-- Directions --
Take the data below and extract the lines from the one with "fruit bowl: none" to the one with "tissue box: present", inclusive, exactly as written.

Available records below:

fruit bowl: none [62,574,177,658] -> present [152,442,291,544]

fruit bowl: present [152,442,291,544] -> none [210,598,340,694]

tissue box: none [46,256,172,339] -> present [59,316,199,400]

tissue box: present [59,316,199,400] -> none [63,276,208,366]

End of Available records.
Available records below:

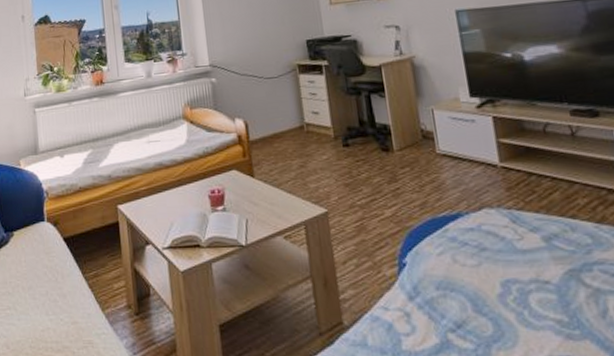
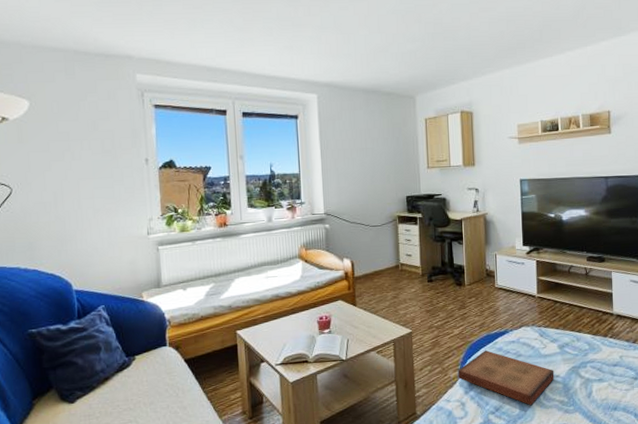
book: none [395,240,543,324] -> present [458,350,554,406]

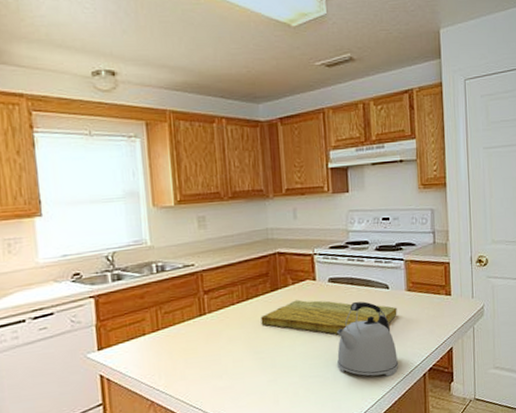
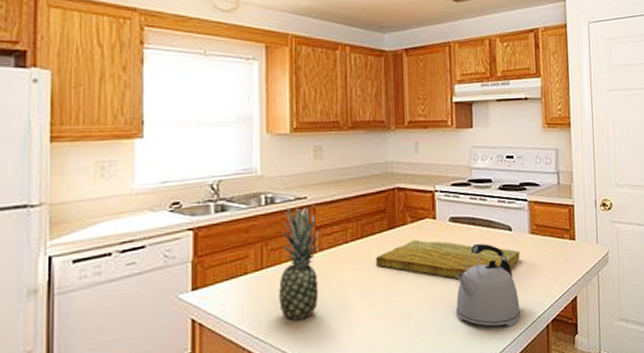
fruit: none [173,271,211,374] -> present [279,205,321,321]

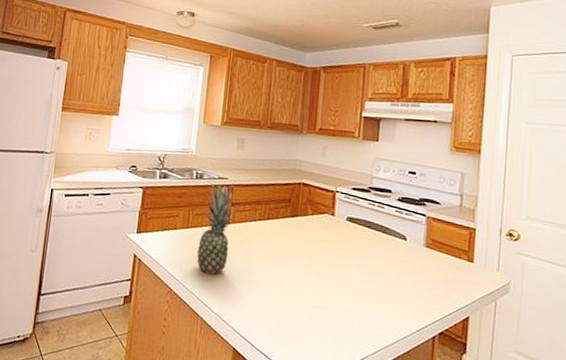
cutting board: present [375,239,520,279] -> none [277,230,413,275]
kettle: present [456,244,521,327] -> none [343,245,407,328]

End of Available records.

-- Solution --
fruit bowl: none [62,574,177,658] -> present [152,442,291,544]

fruit bowl: present [152,442,291,544] -> none [210,598,340,694]

tissue box: none [46,256,172,339] -> present [59,316,199,400]

tissue box: present [59,316,199,400] -> none [63,276,208,366]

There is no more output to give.